In this over-all strategy the one obvious gap is the Indian subcontinent because China cannot either counter Soviet power based on friendly relations with India and Bangladesh with the help of Pakistan or play a meaningful role in bringing about a rapprochement between Dacca and Islamabad except in the context of friendly ties with New Delhi.

 

Weaker

 

Peking would have been in a relatively weaker position even if Mr. Bhutto had succeeded in winning the confidence of the National Awami Party which has a sizable following among the Pathans and the Baluchis. But he has not even tried to do so seriously. As things are, it should not be particularly difficult for Chinese policy-makers to realise that the situation in Pakistan is not likely to be stabilised except in the context of friendly relations between their country and India on the one hand and New Delhi and Islamabad on the other.

The two are not inextricably inter-linked in that China can in theory continue to pursue its present policy towards India even after Mr. Bhutto has normalised relations with New Delhi. But Indian misgivings regarding Pakistan cannot be set at rest so long as China continues to pour in arms there and to maintain what at best amounts to a posture of indifference towards it. Thus Indo-Pakistan amity is contingent on Sino-Indian reconciliation. Incidentally, that would also strengthen Mr. Bhutto’s position.

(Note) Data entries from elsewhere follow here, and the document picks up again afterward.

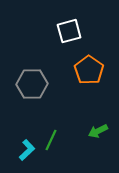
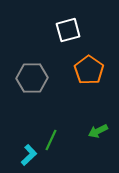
white square: moved 1 px left, 1 px up
gray hexagon: moved 6 px up
cyan L-shape: moved 2 px right, 5 px down
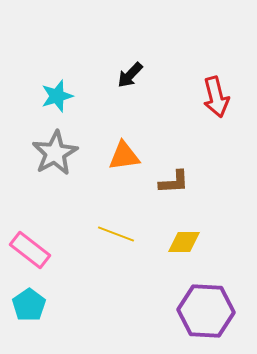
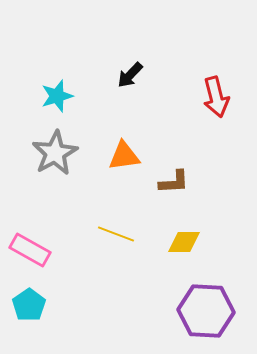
pink rectangle: rotated 9 degrees counterclockwise
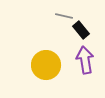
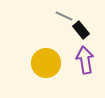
gray line: rotated 12 degrees clockwise
yellow circle: moved 2 px up
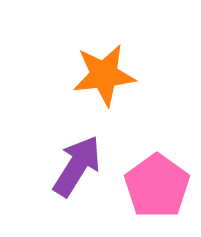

In view of Iran’s massive military build-up with US assistance and the close ties that exist between it and Pakistan, Peking could have sought at least a temporary solution of its predicament by encouraging the army to seize power if only it was assured that the Generals could hold the country together without frequent and excessive use of force. But another military coup in Pakistan can only exacerbate the existing tensions between Punjab on the one hand and Sind, Baluchistan and the NWFP on the other.

 

Ridiculous

It would be ridiculous to draw a parallel between Bangladesh and the minority provinces in present-day Pakistan. All of them are politically and ethnically fragmented. The Urdu-speaking people account for well over 40 per cent of the population in Sind. The Baluchis still think in tribal terms and cannot be said to constitute a homogeneous entity. In the NWFP, too, the Punjabi-speaking people constitute a sizable and influential community. Unlike Bangladesh these provinces are not cut off from the heartland of Pakistan. The pertinent point, however, is that a Pakistan beset with serious internal problems cannot play the role Peking would like it to.

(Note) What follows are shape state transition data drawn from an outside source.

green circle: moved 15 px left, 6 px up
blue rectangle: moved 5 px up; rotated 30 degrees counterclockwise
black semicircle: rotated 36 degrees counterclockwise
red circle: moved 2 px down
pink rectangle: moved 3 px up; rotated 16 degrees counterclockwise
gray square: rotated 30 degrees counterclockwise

If this assessment is not too wide off the mark, the obvious inference is Peking will be interested in normalising relations with this country once the Pakistani prisoners- of-war have gone back. This view is subject to the twin qualifications that the Chinese, on their part, do not underestimate this country’s capacity to run its own affairs and New Delhi, on its part, takes some steps which can convince them that it means what it says.

It is difficult to assess the significance of the first qualification because we just do not know the Chinese leaders’ estimate of the Indian leadership. All that can be said is that they will be making a serious mistake if they base their judgement on their own experience because ideological questions, which are inevitably involved in relations between two communist regimes and influence the domestic debate on foreign policy, are absent in a non-communist government’s dealings with others.

But be that as it may, New Delhi has nothing to lose by taking certain steps which can dissipate Chinese doubts, real or feigned, regarding its intentions. This need not and must not detract from its treaty with the Soviet Union.